Problem statement
Copy the lines below word for word, skipping any image.
·····
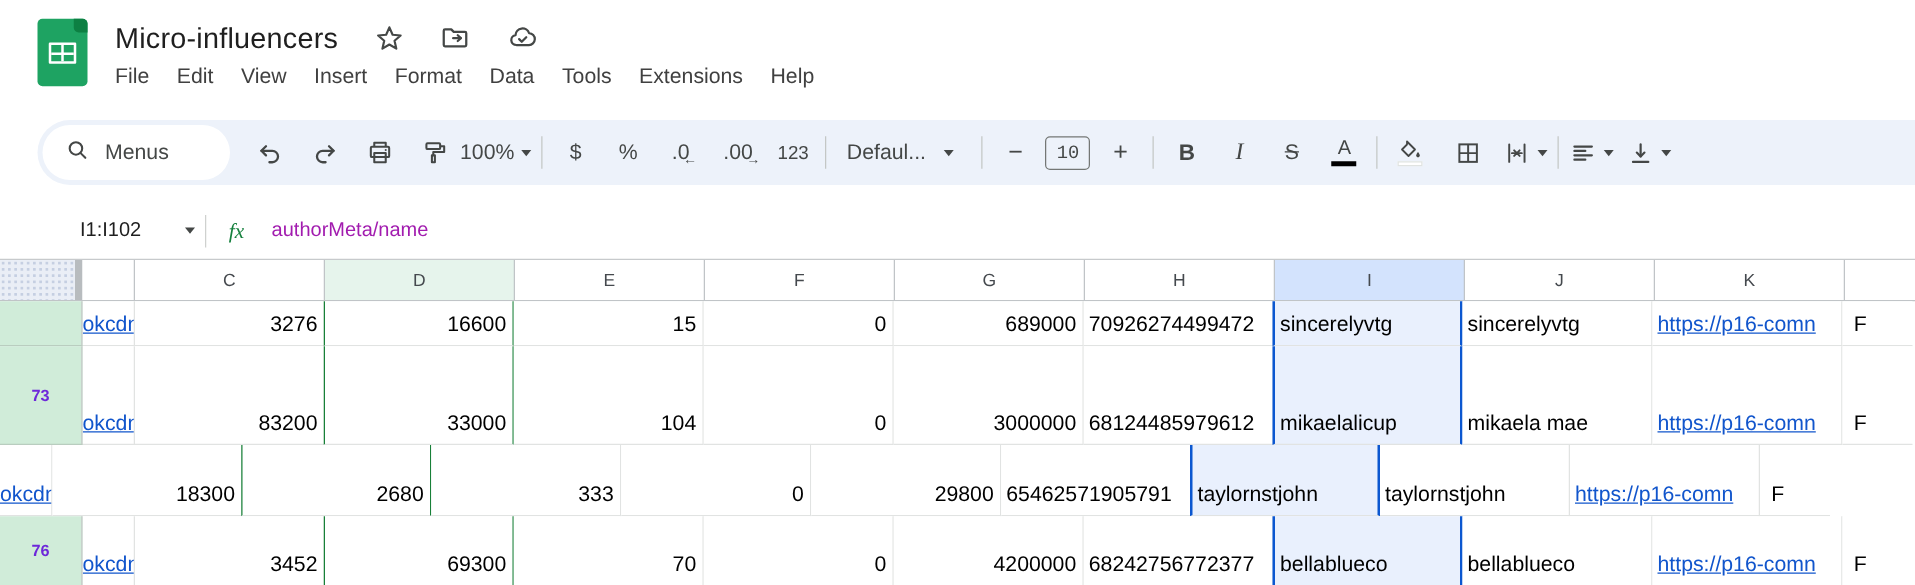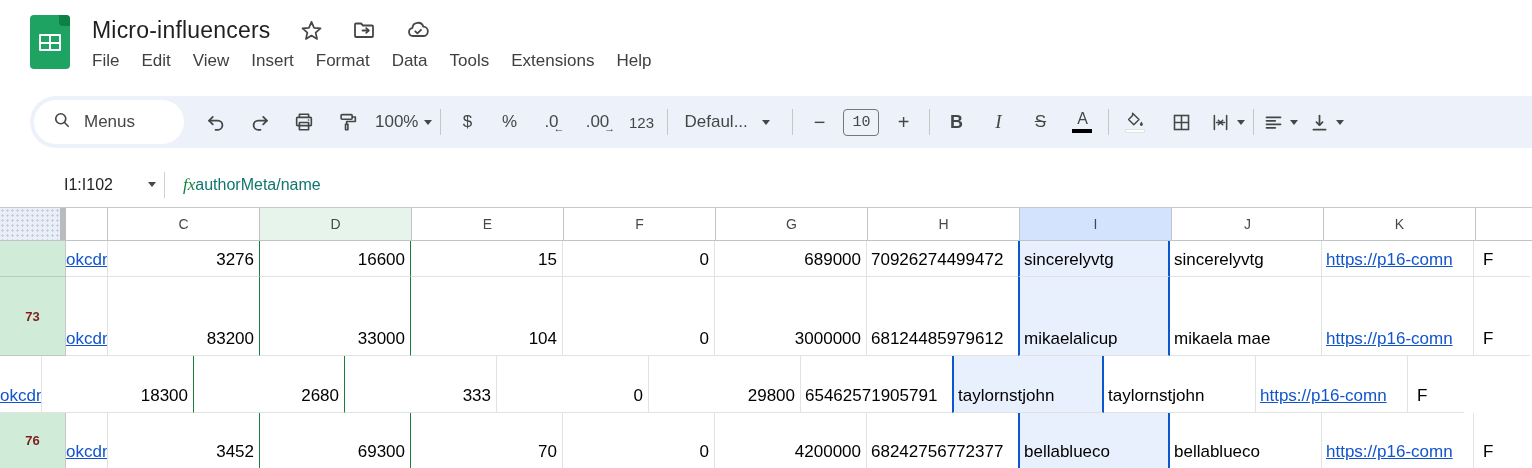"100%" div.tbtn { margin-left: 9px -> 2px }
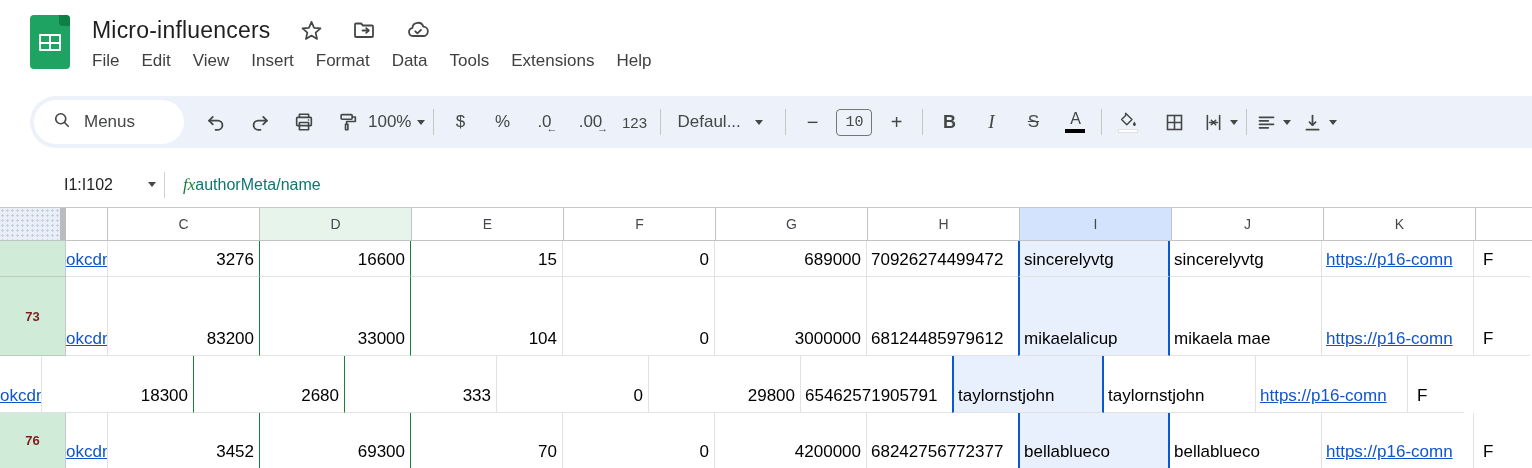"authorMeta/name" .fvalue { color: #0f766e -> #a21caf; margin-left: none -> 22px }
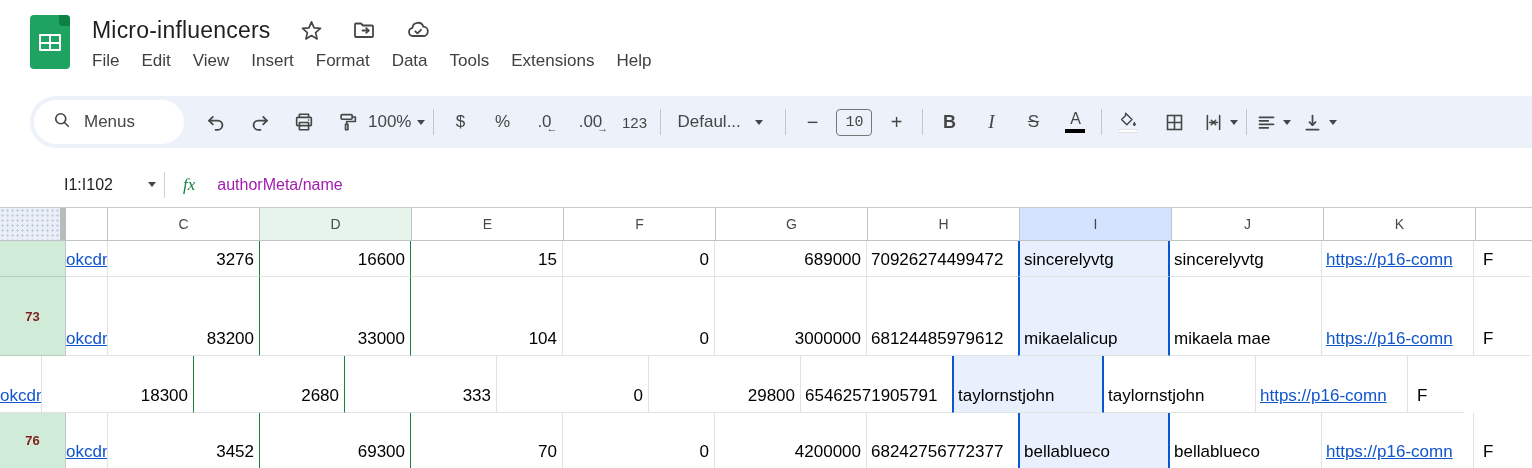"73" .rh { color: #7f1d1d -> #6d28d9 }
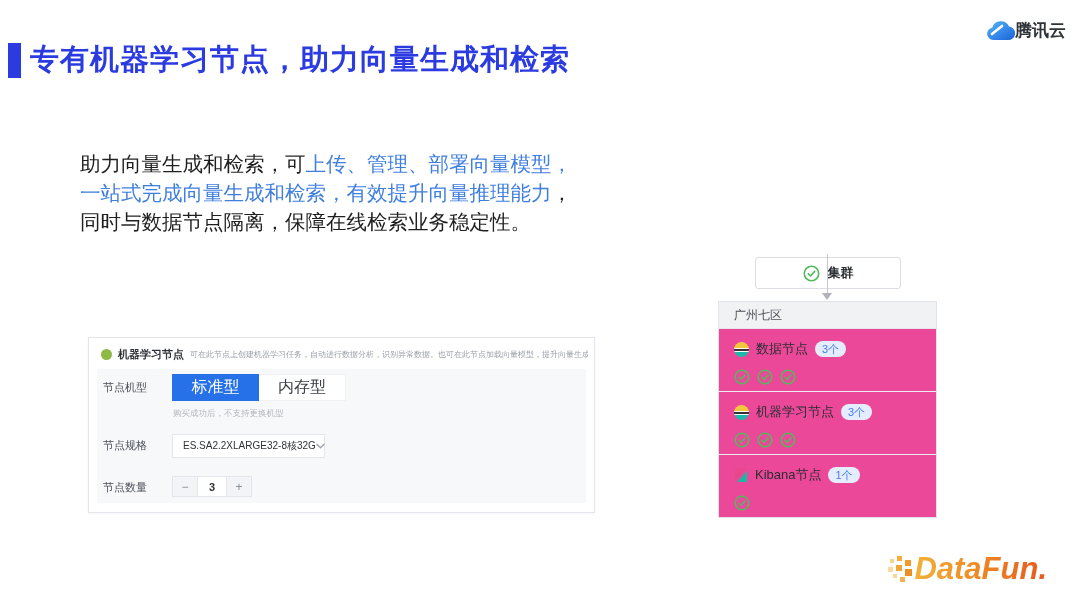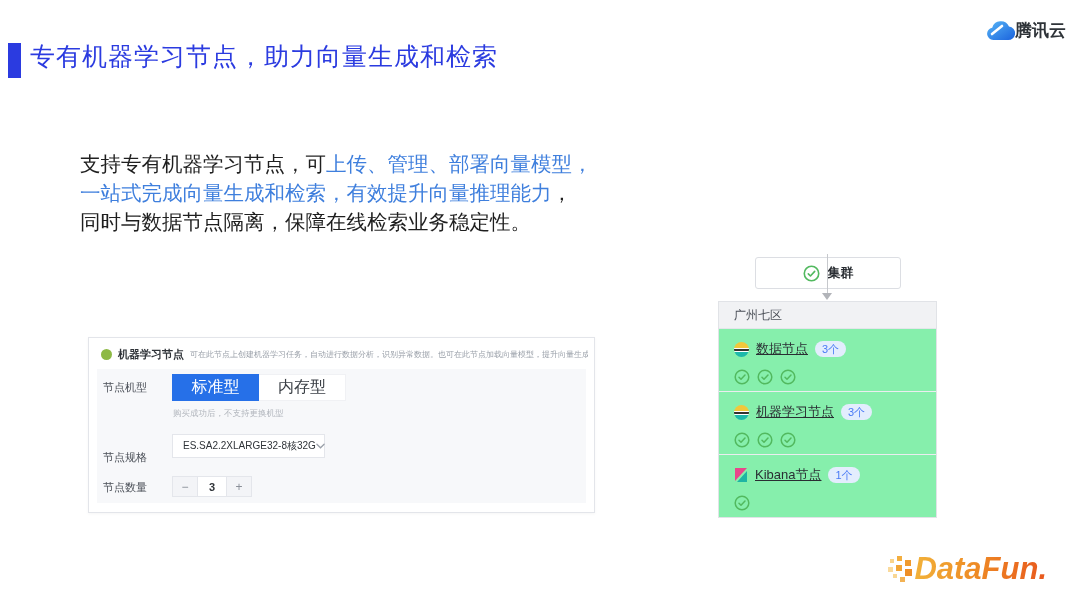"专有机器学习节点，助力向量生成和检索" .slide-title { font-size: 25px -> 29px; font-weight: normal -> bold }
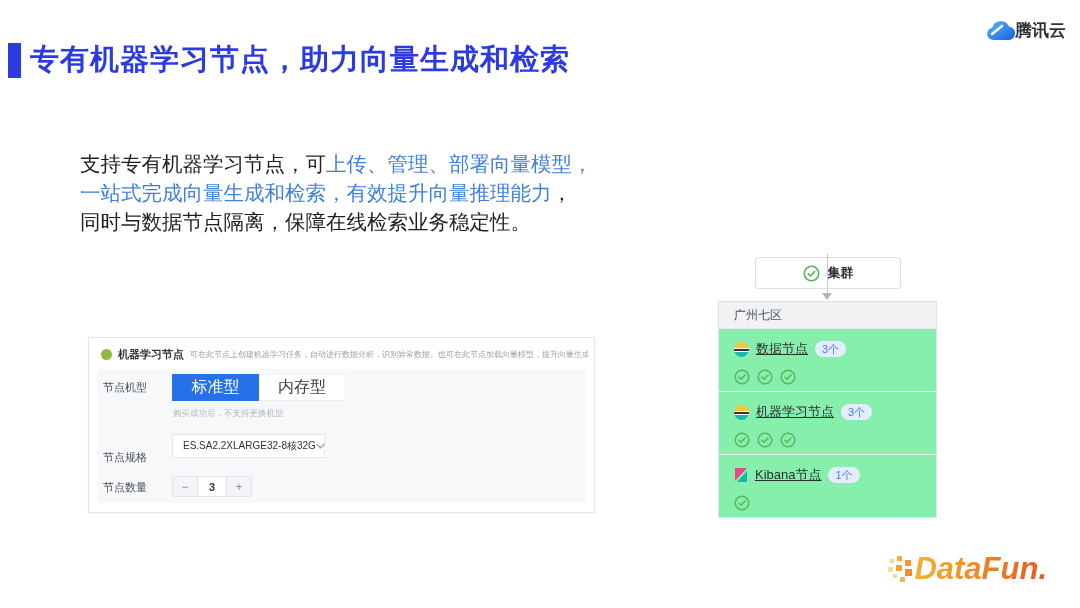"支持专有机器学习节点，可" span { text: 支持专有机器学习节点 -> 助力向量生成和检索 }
·····
Result of this task
"100%" div.tbtn { margin-left: 9px -> 2px }
"authorMeta/name" .fvalue { color: #0f766e -> #a21caf; margin-left: none -> 22px }
"73" .rh { color: #7f1d1d -> #6d28d9 }
"专有机器学习节点，助力向量生成和检索" .slide-title { font-size: 25px -> 29px; font-weight: normal -> bold }
"支持专有机器学习节点，可" span { text: 支持专有机器学习节点 -> 助力向量生成和检索 }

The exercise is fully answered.